En octubre, Arkady fue llevado en avión a Leningrado y conducido a lo que le pareció un enorme museo, pero era en realidad el Palacio de las Pieles. Fue conducido a un anfiteatro donde había hileras de escritorios rodeados de una columnata blanca. En la plataforma estaban sentados cinco oficiales uniformados de la KGB —un general y cuatro coroneles—. El palacio olía a carne muerta.
El general habló con tono irónico:
—Ahora me dicen que es una historia de amor —suspiró—. Hubiera preferido una simple historia de interés nacional. Todos los años, Arkady Vasilevich, hombres de todas las naciones del mundo toman asiento ante estos escritorios y gastan setenta millones de dólares en pieles soviéticas. La Unión Soviética es la primera nación exportadora de pieles del mundo. Siempre lo hemos sido. La razón no está en nuestros visones, que son inferiores a los norteamericanos, o en los linces, de los que hay demasiado pocos, ni en el caracul, que, después de todo, es piel de cordero; la razón está en la cebellina soviética. La cebellina, gramo por gramo, vale más que el oro. ¿Cómo cree que el Gobierno soviético reaccionaría ante la pérdida de su monopolio de cebellina? —preguntó el general.
—Osborne tiene sólo seis cebellinas —dijo Arkady.

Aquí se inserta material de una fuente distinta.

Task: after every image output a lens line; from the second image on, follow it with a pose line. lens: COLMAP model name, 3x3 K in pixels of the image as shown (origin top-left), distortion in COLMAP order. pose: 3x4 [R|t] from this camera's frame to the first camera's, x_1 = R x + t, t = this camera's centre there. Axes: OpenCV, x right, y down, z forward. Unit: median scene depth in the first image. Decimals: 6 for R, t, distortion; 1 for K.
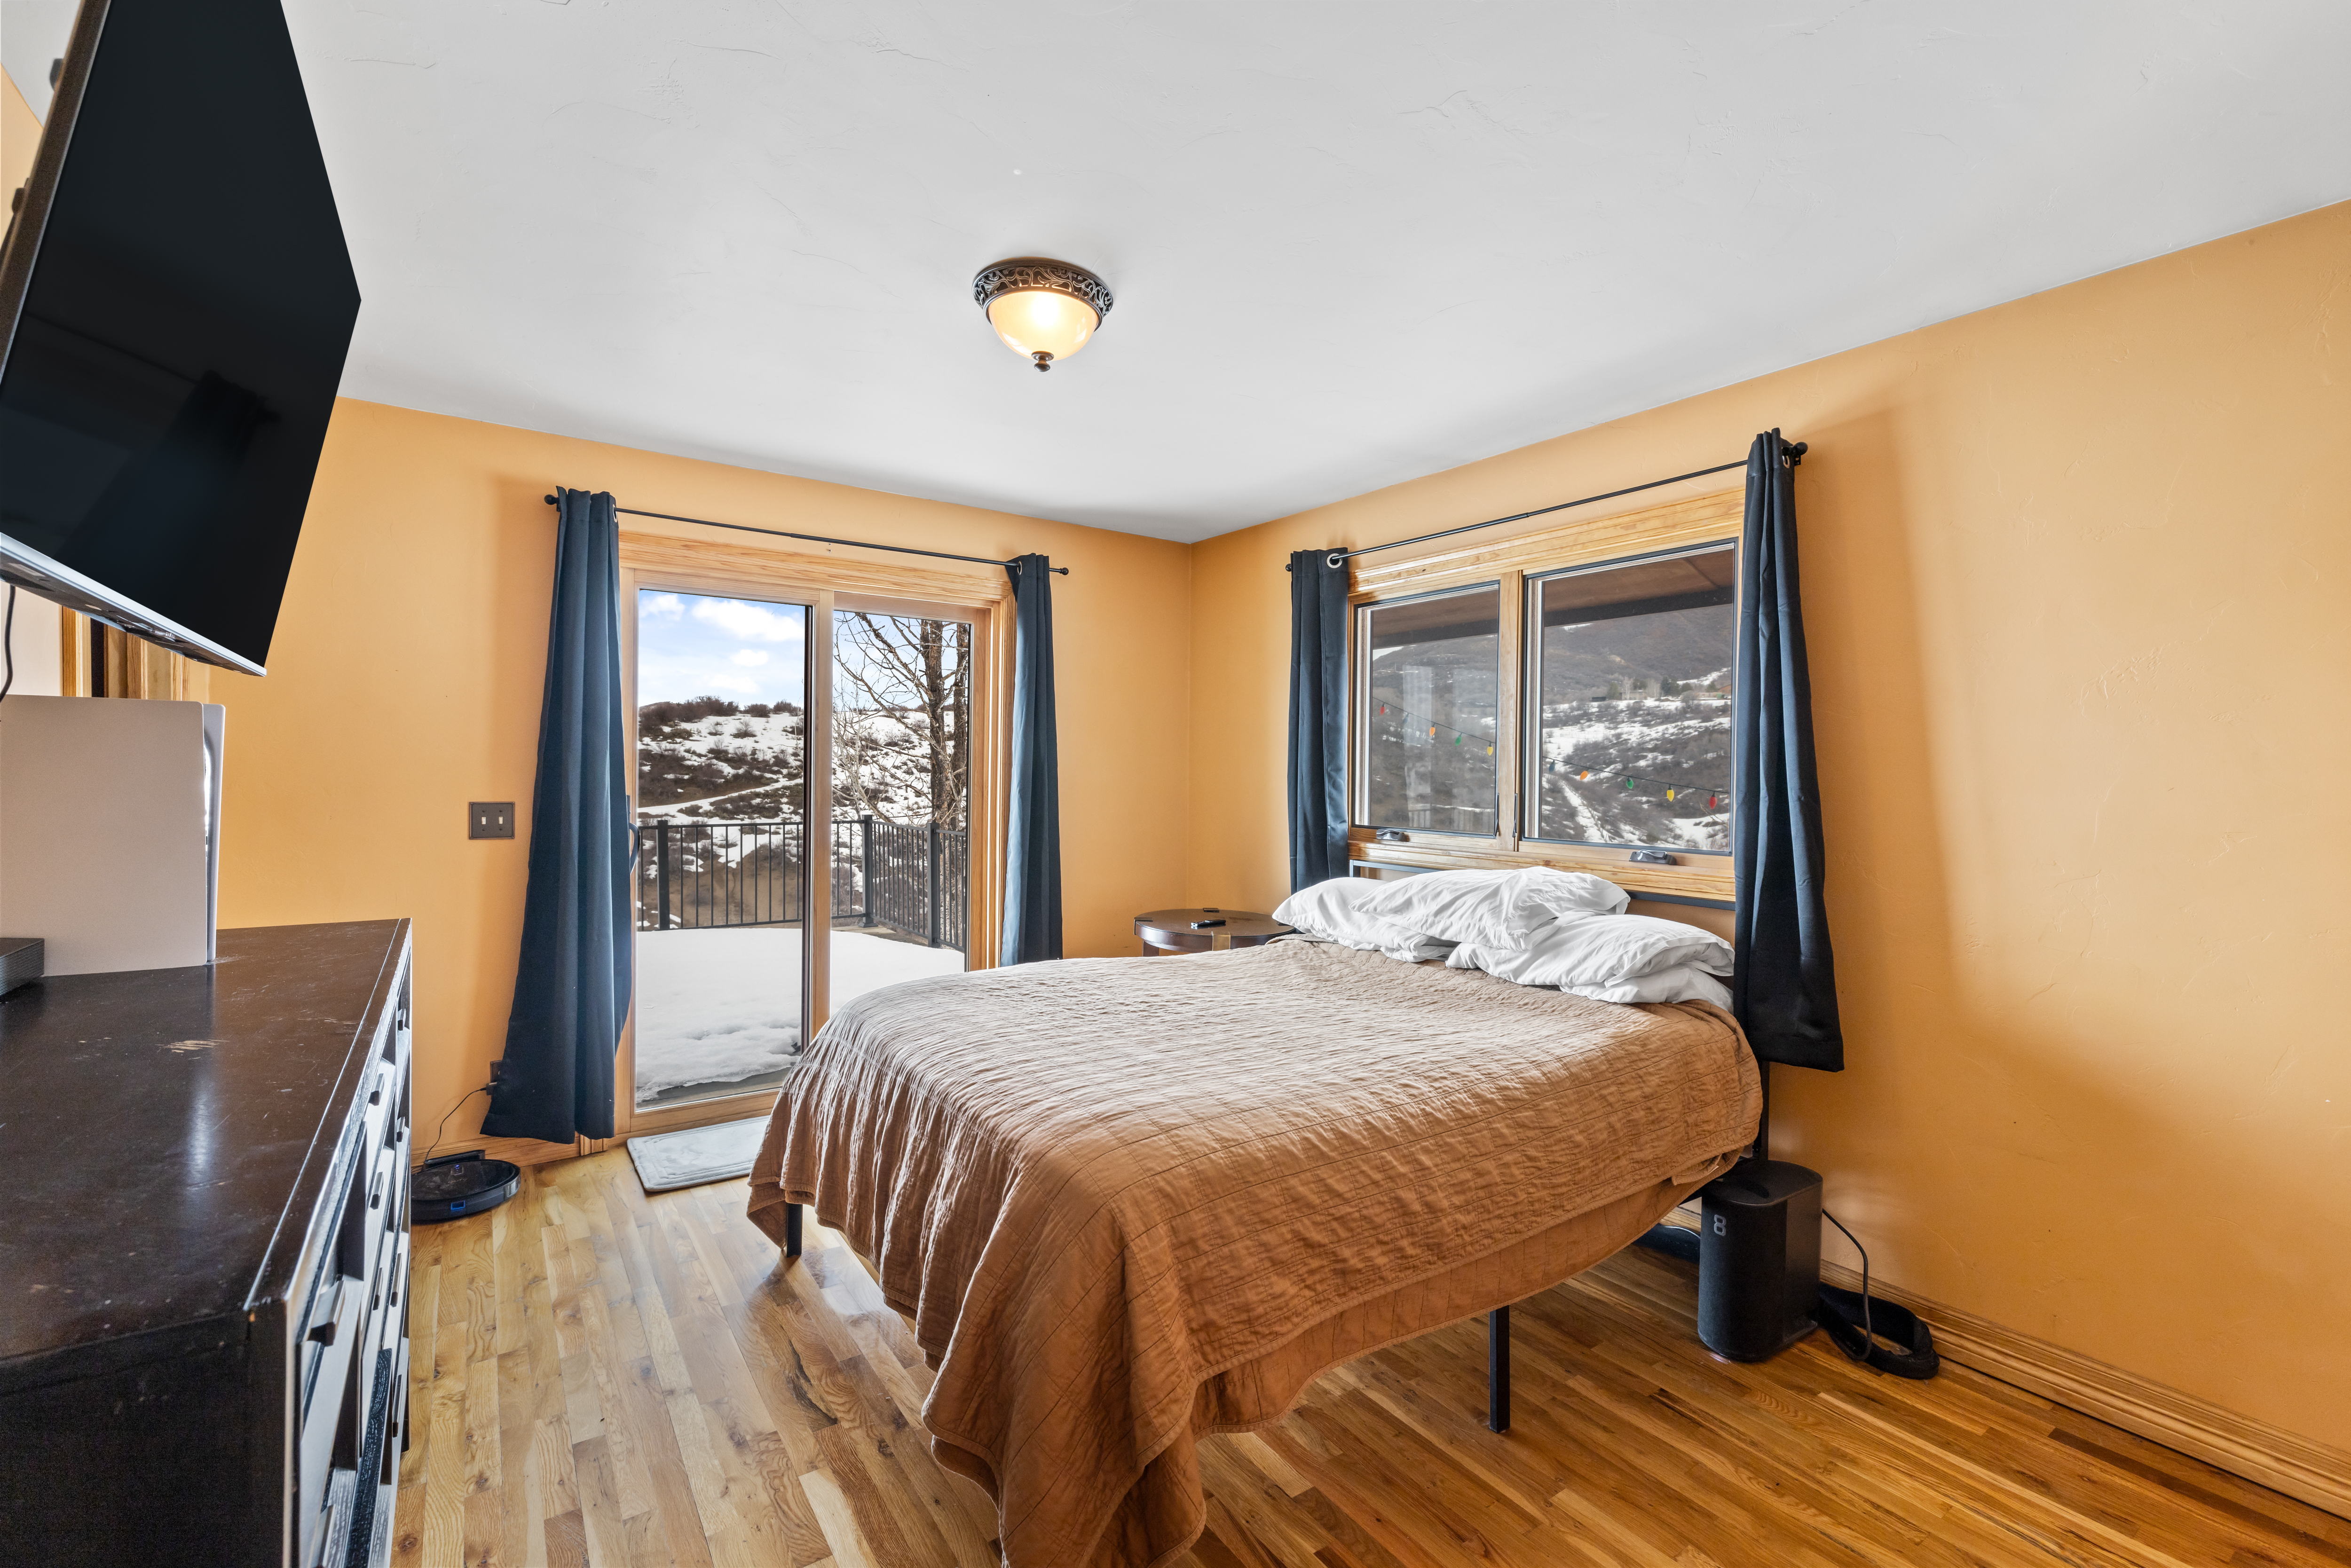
lens RADIAL K [[1005.2, 0, 1175.5], [0, 1005.2, 784.0], [0, 0, 1]] dist [-0.001200, -0.000267]
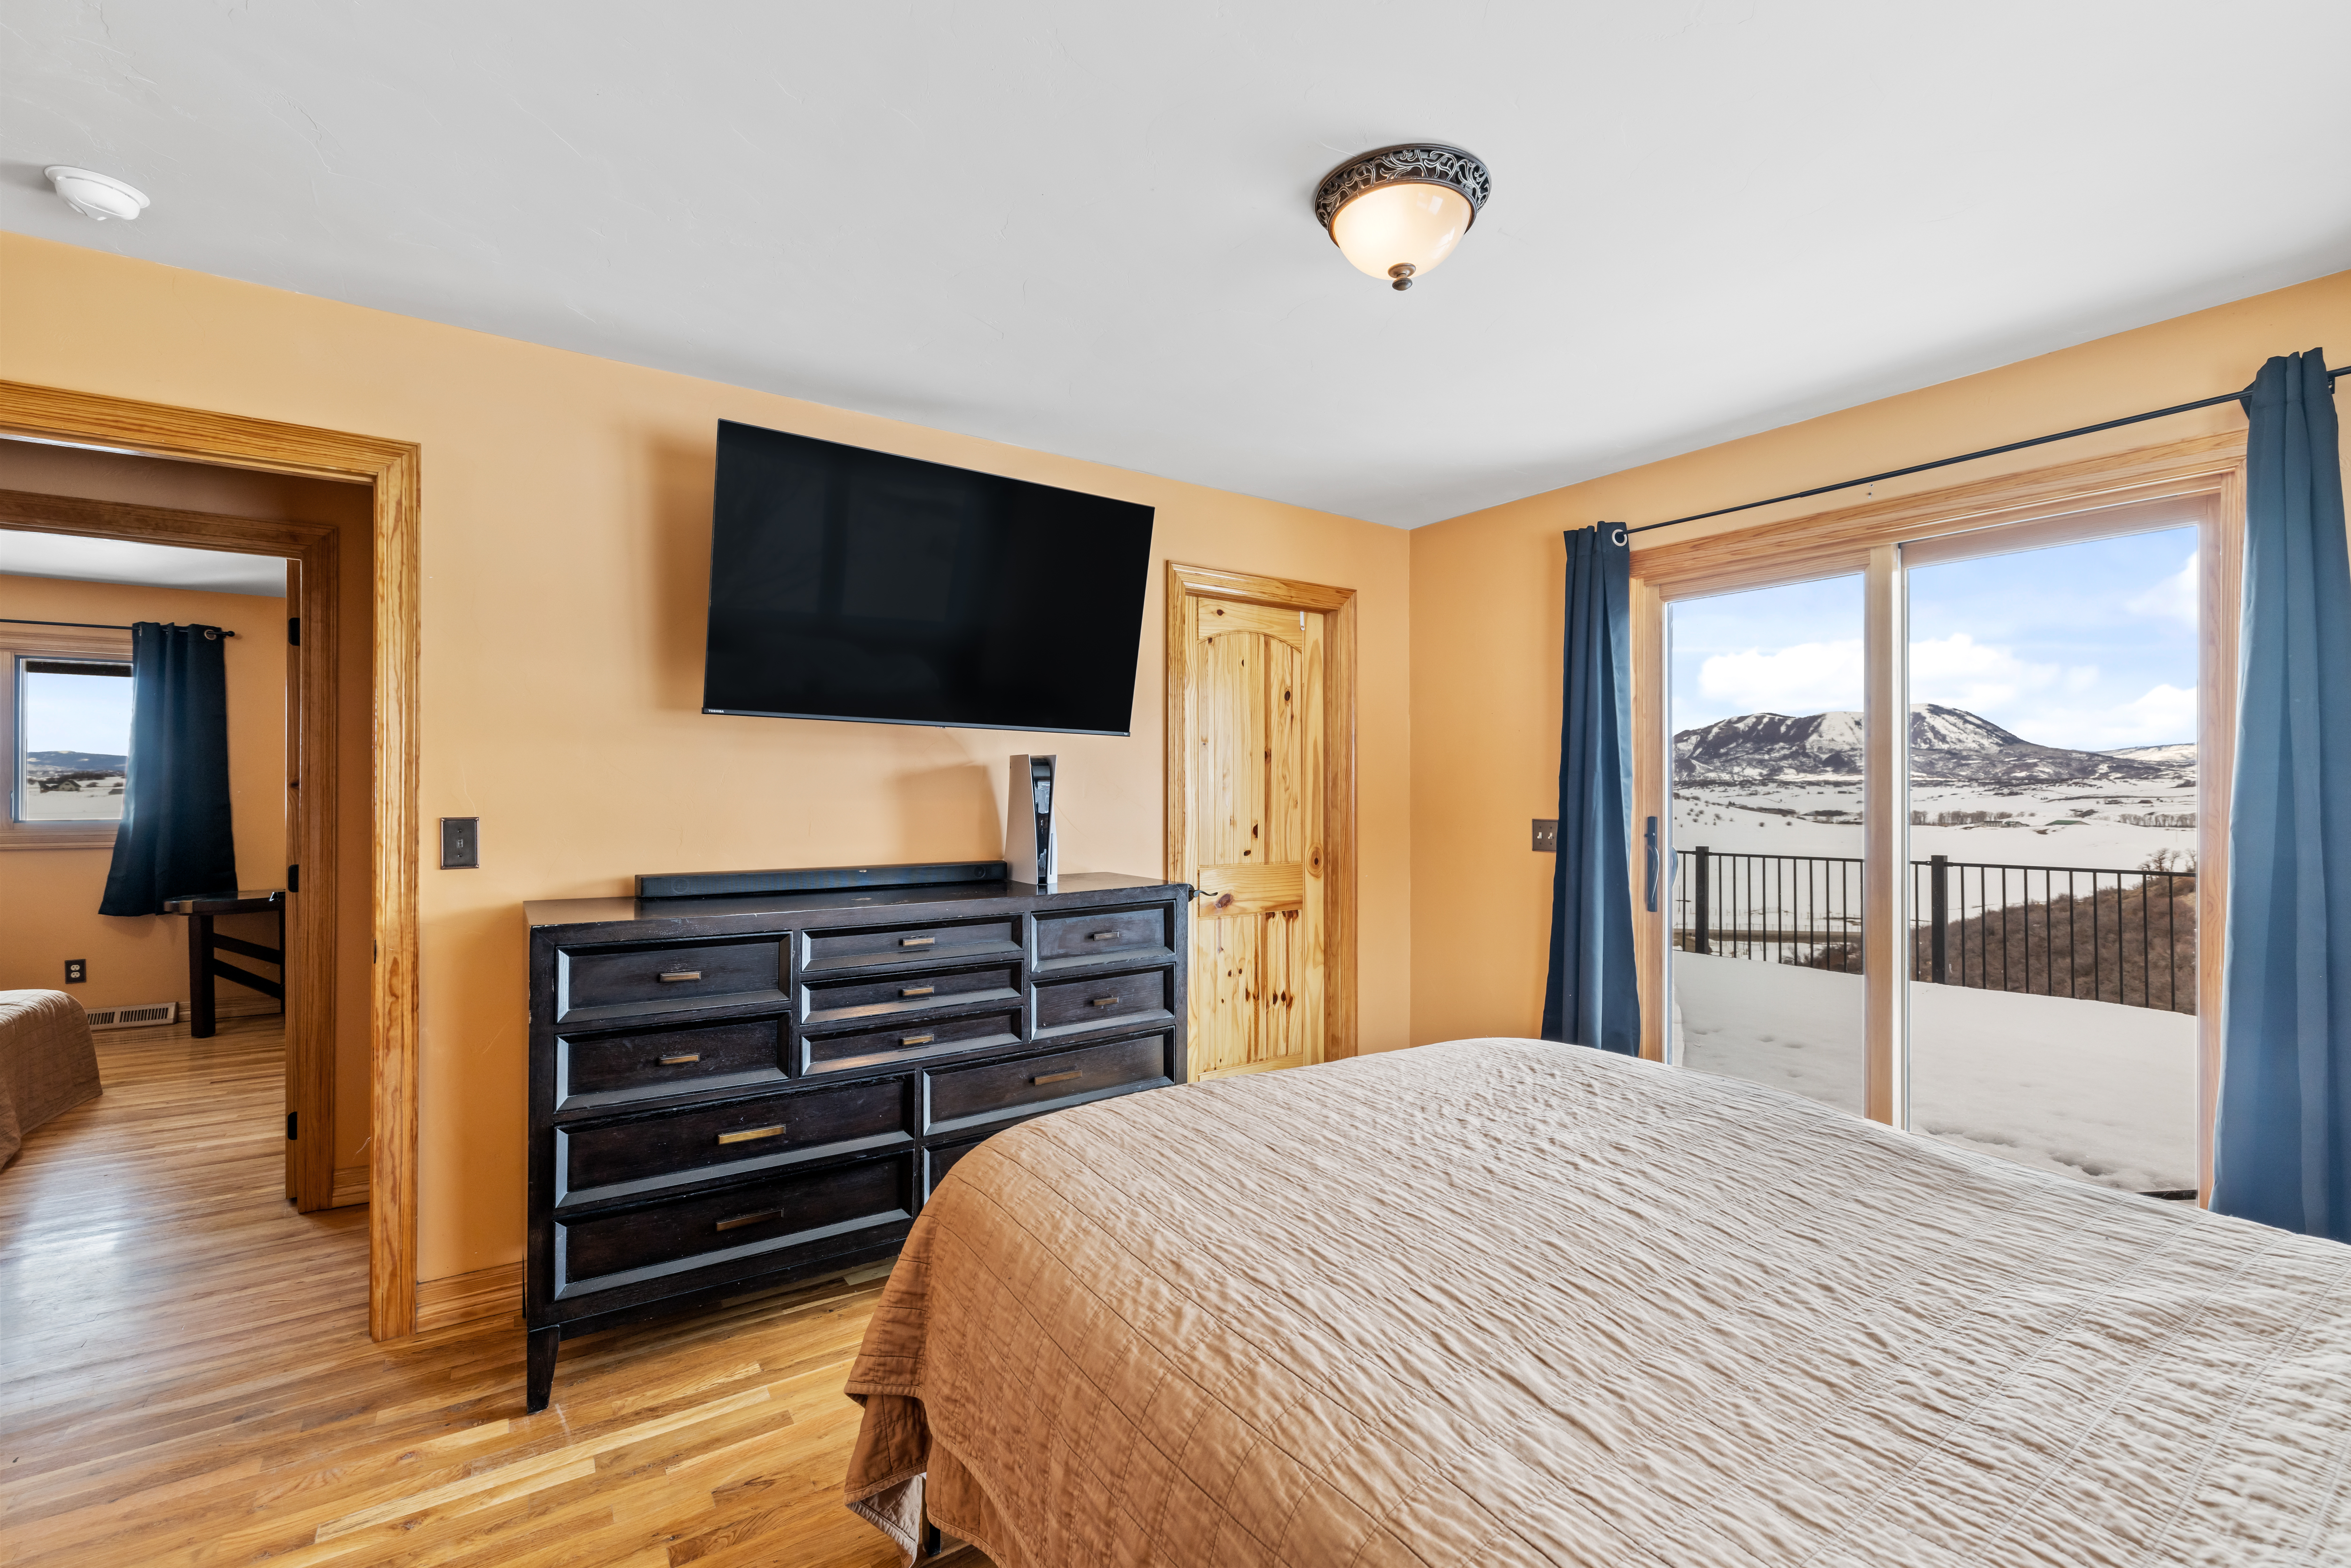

—Me asombra, durante meses he estado asombrado por lo poco que usted sabe. ¿Cómo es posible que hayan muerto tantos hombres (el fiscal de la ciudad de Moscú, el alemán Unmann, oficiales de la seguridad del Estado y la milicia) gracias a usted, y usted sepa tan poco? —Pensativo, el general tiró de una de sus pestañas—. ¿Seis cebellinas? Con ayuda del viceministro auxiliar de Comercio, Mendel, determinamos que con la colaboración de su difunto padre, el viceministro de Comercio, el norteamericano Osborne se llevó subrepticiamente otras siete cebellinas hace unos cinco años. Eran cebellinas ordinarias de las granjas colectivas de los alrededores de Moscú. Los Mendel creyeron que Osborne no podría criar animales de alta calidad. El joven Mendel nunca se hubiera atrevido a ayudar al americano a adquirir cebellinas barguzin. Eso fue lo que dijo, y yo lo creí.
—¿Dónde está Yevgeny Mendel ahora?
—Se suicidó. Era un hombre débil. Sin embargo, la cuestión es que Osborne tenía hace cinco años siete cebellinas. Estimamos un índice de crecimiento del cincuenta por ciento anual, lo que le da ahora unas cincuenta cebellinas. Mediante su conspiración con el siberiano Kostia Borodin, obtuvo seis más. Cebellinas barguzin machos. Conforme al mismo cálculo, Osborne tendrá más de doscientas cebellinas de alta calidad en cinco años y más de dos mil en diez. Para entonces creo que podremos olvidarnos del histórico monopolio soviético en cebellinas. Ciudadano Renko, ¿por qué cree usted que todavía está vivo?
—¿Está viva Irina Asanova? —preguntó Arkady.
—Sí.
Arkady lo entendió todo. No iba a regresar a la casa de campo y tampoco lo iban a matar.
—Entonces, pueden utilizarnos —dijo.
—Sí. Los necesitamos.
—¿Dónde está ella?
—¿Le gusta viajar? —preguntó con gentileza el general, como si al formular la pregunta estuviera causando dolor—. ¿Ha querido visitar Estados Unidos alguna vez?